*Brano di partenza*:
+ + +

Crisi, l’addio all’Italia degli over 50: “Nel 2013 quasi 100 mila espatriati” - Francesco Maria Borrelli

Crisi, l’addio all’Italia degli over 50: “Nel 2013 quasi 100 mila espatriati”

Licenziamenti, pagamenti che non arrivano, impossibilità di ricollocarsi. Secondo il ministero dell’Interno, dal 2009 a fine 2013, gli italiani tra i 50 e i 59 anni che hanno cercato fortuna all'estero sono stati 362mila, con incrementi sostanziosi negli ultimi anni. Spesso lasciano a casa la famiglia e all'estero si adattano al precariato.
“Da quando è iniziata la crisi economica la mia agenzia immobiliare aveva perdite fino al novanta per cento del fatturato. Dal 2009 in poi le banche hanno chiuso i rubinetti e ai miei clienti non sono più stati concessi prestiti. Così ho deciso di lasciare l’Italia anche perché, un domani, non vorrò vedere le mie figlie laureate e a spasso perché non ci sono prospettive”.  A parlare è Armando Sacco, un agente immobiliare operativo da 22 anni su Roma che da qualche mese è a Toronto, dove è stato costretto ad andare per continuare a lavorare. E’ soltanto uno dei tantissimi cinquantenni che hanno dovuto lasciare l’Italia per emigrare all’estero con la loro valigia di speranze, sempre più pesante.
Secondo il “Rapporto italiani nel mondo 2013” dell’Aire (Anagrafe italiani residenti all’estero), il 25 per cento di chi emigra ha tra 35 e 49 anni, ed il 19,1 per cento ha un’età compresa tra i 50 e i 64 anni. In totale, va ricordato, gli italiani nel mondo (Aire 2014) sono quattro milioni e ottocentoventottomila, e da quando è iniziata la crisi economica internazionale (2009) la cifra è aumentata di oltre seicentomila persone; dal dato del 2013 a quello del 2014 c’è stato un incremento di centosettantamila unità.
Secondo il ministero dell’Interno, che può contare sulle informazioni in arrivo direttamente dagli uffici anagrafe dei Comuni italiani, dal 2009 a fine 2013 gli italiani cinquantenni andati all’estero (esattamente, i compresi tra i 50 e i 59 anni) sono 362mila, e ogni anno c’è stato un incremento compreso tra sessantamila e settantottomila persone, fino ad arrivare al 2013 quando gli espatri sono stati 94mila.

+ + +

*Esercizi da svolgere*:
1. Nell'articolo sull'emigrazione degli over 50, in quale città si è trasferito Armando Sacco per continuare a lavorare?
2. Continua l'articolo sull'emigrazione degli over 50 a partire dall'ultima frase.

*Dati registrati*:

+ + +

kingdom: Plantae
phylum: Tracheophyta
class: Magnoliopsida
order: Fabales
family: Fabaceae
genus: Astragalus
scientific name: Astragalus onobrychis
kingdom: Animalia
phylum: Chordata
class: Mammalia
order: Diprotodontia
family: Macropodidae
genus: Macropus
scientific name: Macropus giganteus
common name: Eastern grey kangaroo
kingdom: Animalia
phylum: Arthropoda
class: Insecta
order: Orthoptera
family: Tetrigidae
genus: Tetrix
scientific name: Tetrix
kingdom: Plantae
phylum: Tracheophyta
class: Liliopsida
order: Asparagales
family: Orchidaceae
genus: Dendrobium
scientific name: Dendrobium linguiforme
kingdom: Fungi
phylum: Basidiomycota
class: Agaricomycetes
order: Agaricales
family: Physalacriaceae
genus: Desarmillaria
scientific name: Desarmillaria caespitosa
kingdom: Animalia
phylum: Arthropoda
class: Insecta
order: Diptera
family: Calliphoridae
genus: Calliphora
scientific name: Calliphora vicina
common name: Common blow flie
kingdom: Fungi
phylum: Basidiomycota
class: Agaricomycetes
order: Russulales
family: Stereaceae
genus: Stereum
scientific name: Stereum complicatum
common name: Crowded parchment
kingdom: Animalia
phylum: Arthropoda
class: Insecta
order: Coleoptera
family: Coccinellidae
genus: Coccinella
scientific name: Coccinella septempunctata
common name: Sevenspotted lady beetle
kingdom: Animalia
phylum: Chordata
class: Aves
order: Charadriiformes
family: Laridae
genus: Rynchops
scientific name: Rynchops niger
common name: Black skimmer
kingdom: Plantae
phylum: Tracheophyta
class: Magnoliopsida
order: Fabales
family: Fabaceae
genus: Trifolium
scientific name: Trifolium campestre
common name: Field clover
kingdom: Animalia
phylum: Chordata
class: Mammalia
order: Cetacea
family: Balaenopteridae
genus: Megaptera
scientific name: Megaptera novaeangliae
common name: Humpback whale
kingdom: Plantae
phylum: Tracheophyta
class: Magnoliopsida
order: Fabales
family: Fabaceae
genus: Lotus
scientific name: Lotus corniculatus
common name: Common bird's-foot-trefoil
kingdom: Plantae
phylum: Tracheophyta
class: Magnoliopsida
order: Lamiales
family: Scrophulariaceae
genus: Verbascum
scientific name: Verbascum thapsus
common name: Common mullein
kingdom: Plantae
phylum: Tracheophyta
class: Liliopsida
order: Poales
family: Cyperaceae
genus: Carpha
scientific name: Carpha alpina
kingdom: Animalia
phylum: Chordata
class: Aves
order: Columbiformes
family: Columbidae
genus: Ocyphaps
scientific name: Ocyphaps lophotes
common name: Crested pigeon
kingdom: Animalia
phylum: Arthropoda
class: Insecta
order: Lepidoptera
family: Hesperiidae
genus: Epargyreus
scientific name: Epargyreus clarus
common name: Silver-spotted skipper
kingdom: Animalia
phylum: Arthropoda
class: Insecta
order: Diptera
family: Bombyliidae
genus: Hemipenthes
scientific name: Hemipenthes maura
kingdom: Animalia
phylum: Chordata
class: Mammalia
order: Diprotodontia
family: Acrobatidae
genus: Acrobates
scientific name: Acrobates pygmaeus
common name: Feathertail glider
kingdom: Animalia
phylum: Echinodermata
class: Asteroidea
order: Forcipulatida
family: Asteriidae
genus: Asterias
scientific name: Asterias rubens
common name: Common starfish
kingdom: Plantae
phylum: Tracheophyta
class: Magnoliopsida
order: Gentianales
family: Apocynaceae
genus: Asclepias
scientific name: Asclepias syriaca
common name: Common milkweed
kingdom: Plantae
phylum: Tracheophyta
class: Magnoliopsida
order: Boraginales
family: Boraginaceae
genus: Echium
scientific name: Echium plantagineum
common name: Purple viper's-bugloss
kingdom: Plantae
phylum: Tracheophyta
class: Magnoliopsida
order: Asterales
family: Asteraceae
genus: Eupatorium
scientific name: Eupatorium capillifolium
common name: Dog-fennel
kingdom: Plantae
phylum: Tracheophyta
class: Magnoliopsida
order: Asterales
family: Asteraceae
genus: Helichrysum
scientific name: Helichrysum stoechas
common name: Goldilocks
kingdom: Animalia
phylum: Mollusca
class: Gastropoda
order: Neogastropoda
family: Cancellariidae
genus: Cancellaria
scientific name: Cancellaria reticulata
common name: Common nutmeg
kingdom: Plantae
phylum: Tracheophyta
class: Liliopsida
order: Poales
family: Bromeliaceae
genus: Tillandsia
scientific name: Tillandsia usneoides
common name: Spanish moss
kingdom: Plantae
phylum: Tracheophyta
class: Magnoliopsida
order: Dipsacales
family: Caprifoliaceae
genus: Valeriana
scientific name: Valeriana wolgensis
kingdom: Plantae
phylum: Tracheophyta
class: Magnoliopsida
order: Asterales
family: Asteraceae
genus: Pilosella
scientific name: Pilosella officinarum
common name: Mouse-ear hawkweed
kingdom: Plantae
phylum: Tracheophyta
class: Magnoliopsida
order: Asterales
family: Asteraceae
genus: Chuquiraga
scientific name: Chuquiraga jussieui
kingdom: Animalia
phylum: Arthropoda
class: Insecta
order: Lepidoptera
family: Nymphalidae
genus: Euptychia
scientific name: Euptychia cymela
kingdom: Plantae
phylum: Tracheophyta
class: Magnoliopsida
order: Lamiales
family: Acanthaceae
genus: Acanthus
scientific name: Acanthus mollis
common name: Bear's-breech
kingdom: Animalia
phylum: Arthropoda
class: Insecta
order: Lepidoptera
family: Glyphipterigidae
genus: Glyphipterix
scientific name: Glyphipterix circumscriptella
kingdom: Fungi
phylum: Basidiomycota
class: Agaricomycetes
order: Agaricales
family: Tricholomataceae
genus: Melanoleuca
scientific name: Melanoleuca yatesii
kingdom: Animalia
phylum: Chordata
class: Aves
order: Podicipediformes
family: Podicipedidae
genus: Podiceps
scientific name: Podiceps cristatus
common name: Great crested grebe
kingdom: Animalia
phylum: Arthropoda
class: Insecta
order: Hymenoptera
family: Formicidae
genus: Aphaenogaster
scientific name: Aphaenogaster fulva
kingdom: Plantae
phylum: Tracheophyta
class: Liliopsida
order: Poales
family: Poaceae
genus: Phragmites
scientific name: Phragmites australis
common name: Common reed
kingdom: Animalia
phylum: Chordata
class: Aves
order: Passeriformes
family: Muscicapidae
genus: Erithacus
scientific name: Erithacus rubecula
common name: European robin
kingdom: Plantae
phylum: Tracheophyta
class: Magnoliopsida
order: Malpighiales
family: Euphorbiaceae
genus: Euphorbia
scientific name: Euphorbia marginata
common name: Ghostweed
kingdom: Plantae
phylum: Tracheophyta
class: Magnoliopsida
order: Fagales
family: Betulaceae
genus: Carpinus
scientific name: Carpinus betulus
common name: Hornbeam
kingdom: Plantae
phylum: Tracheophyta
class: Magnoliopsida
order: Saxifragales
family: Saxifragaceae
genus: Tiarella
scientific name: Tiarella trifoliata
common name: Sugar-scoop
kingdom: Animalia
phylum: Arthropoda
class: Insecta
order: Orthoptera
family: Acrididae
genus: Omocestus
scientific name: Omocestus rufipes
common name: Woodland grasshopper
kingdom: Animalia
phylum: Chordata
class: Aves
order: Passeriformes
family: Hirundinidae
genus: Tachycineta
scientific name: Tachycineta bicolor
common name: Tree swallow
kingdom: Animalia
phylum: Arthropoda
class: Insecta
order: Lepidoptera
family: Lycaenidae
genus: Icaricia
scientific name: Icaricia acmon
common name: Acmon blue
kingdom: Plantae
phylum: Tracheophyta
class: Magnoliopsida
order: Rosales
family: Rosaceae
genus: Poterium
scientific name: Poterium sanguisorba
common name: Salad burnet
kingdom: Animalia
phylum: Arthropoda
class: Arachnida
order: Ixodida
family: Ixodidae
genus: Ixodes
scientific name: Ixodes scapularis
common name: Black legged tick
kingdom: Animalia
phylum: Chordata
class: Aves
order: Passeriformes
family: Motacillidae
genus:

+ + +

*Risposte*:
1. A Toronto.

2.
“Come molte persone della mia età che conosco, a 54 anni ho dovuto lasciare l’Italia, dove da 28 anni facevo un lavoro autonomo, per andare a Perth – spiega Paolo Bellachioma, autotrasportatore emigrato in Australia -. Negli ultimi due o tre anni capitava sempre più spesso che a fine mese non si incassasse, anche da aziende importanti. Quindi mi ritrovavo a dover pagare 10-12 mila euro di carburante e a non riuscire neanche a rientrare delle spese. Restando in Italia avrei rischiato di mangiarmi il lavoro di una vita. È stato così che ho deciso di partire per un Paese del quale non conosco neanche la lingua”.
Il trend per gli over 50 è confermato anche dalla Farnesina, poiché in media negli ultimi cinque anni si è registrato un aumento di oltre 100mila italiani l’anno che emigrano. Ma il dato è sottovalutato e incompleto, come spiega il dottor Giovanni De Vita, funzionario del ministero degli Esteri. “Queste sono le persone che si iscrivono all’Aire, ma in realtà a lasciare il nostro Paese sono molte di più e una stima completa è difficile da fare, sia perché a volte c’è un ritardo nella trasmissione dei dati, sia perché alcuni si fermano in un Paese per un periodo limitato e quindi non si iscrivono all’Aire. Sarebbe come voler essere sicuri del numero dei clandestini presenti in Italia, non si sa”.
Il problema è che manca il lavoro non solo per giovani, ma anche per i padri e le madri di famiglia. Secondo Andrea Malpassi, coordinatore Area estero dell’Inca Cgil Nazionale, “chi emigra oggi non è soltanto il giovane ma sempre più una persona adulta, intorno ai 50 anni e spesso con famiglia e figli, che ha perso il posto di lavoro in Italia ed è costretta cercarlo fuori dai confini nazionali. Si tratta di uomini e donne che partono senza conoscere la lingua, le leggi, gli usi e costumi, ma sono alla ricerca, talvolta disperata, di un impiego. Spesso, però, anche all’estero, devono accettare contratti atipici che in pratica li rendono precari, mi riferisco all’escamotage della partita iva o del lavoro fintamente autonomo ed ai contratti a progetto che in realtà sostituiscono il lavoro vero. Insomma, il precariato si sta diffondendo a macchia d’olio inEuropa e nel resto del mondo”.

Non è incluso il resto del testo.